_EXERCISE AIM_: Where a line of the records contains the word "discovered", show that line.

(SUPPLIED RECORDS)

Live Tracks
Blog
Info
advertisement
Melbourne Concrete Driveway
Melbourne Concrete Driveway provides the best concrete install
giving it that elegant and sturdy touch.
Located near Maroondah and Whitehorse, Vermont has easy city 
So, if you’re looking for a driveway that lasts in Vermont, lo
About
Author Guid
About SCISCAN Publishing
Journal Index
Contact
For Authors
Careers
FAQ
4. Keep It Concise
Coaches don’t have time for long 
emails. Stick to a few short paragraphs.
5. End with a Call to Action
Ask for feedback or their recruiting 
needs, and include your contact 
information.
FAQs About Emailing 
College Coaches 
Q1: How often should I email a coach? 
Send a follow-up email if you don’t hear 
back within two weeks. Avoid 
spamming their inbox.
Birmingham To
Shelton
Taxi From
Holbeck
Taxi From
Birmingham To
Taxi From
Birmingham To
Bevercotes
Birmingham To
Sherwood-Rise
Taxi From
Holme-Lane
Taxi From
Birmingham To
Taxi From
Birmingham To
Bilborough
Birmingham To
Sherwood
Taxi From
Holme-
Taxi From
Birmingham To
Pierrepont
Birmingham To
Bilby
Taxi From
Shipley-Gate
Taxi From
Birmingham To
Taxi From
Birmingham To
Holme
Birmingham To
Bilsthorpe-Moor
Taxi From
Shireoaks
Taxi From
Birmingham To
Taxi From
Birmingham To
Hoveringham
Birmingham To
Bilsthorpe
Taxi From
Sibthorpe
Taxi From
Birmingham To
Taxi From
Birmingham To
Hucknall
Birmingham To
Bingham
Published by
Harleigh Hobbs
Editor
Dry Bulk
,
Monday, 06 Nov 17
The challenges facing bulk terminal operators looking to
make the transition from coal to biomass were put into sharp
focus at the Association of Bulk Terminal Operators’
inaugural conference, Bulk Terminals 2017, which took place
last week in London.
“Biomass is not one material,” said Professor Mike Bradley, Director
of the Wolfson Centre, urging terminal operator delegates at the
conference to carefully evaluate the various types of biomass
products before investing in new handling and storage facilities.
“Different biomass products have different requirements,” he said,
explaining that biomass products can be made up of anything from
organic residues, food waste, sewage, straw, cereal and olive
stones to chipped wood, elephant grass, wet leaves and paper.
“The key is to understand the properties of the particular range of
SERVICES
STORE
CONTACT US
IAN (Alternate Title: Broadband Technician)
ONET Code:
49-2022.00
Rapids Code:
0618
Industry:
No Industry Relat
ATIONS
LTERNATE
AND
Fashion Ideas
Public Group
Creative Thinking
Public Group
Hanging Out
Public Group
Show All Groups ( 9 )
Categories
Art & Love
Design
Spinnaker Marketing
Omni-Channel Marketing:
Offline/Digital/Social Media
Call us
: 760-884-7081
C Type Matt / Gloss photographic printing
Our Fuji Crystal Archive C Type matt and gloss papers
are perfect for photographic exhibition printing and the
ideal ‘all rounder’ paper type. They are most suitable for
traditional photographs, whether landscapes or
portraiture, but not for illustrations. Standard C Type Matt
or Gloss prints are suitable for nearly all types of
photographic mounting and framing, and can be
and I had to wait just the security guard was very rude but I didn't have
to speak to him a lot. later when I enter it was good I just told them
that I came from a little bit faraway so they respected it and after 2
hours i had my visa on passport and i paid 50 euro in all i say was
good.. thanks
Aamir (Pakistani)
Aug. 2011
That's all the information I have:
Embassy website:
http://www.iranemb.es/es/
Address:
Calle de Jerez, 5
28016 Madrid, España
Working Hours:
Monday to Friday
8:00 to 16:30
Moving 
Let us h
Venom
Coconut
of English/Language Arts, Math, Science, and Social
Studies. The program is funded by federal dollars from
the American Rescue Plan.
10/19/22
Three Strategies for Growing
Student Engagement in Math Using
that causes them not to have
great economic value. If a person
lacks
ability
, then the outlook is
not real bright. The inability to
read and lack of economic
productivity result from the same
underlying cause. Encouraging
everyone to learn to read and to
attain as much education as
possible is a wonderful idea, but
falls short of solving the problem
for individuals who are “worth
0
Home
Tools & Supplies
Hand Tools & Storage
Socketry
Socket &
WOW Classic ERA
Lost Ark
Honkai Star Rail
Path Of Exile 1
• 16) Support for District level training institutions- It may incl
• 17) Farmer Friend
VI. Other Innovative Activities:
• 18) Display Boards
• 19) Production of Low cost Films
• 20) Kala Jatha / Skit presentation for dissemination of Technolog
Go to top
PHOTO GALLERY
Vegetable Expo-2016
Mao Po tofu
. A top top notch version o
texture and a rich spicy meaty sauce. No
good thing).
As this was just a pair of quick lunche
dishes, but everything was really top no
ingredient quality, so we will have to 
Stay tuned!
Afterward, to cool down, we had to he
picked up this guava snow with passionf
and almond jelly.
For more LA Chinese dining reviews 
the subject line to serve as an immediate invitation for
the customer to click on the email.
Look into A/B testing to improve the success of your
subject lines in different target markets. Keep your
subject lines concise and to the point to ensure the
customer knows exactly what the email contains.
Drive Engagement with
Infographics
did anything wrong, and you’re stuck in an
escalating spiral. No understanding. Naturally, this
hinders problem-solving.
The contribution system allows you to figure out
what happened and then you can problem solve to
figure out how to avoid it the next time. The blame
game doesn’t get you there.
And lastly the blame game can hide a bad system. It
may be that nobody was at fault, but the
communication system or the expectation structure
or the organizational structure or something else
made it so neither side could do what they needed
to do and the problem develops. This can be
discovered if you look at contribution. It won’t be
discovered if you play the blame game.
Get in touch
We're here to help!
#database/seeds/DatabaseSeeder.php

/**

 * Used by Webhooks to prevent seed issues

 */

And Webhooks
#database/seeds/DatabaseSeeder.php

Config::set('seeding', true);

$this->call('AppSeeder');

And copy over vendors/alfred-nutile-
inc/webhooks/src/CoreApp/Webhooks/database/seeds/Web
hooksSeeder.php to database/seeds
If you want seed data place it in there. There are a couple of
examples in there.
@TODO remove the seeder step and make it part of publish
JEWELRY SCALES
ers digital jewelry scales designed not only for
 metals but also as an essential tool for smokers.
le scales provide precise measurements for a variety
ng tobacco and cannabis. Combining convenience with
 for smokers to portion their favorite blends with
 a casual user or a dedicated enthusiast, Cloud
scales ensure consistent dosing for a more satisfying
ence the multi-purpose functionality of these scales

(End SUPPLIED RECORDS)

_RESPONSE TO THE TASK_:
discovered if you look at contribution. It won’t be
discovered if you play the blame game.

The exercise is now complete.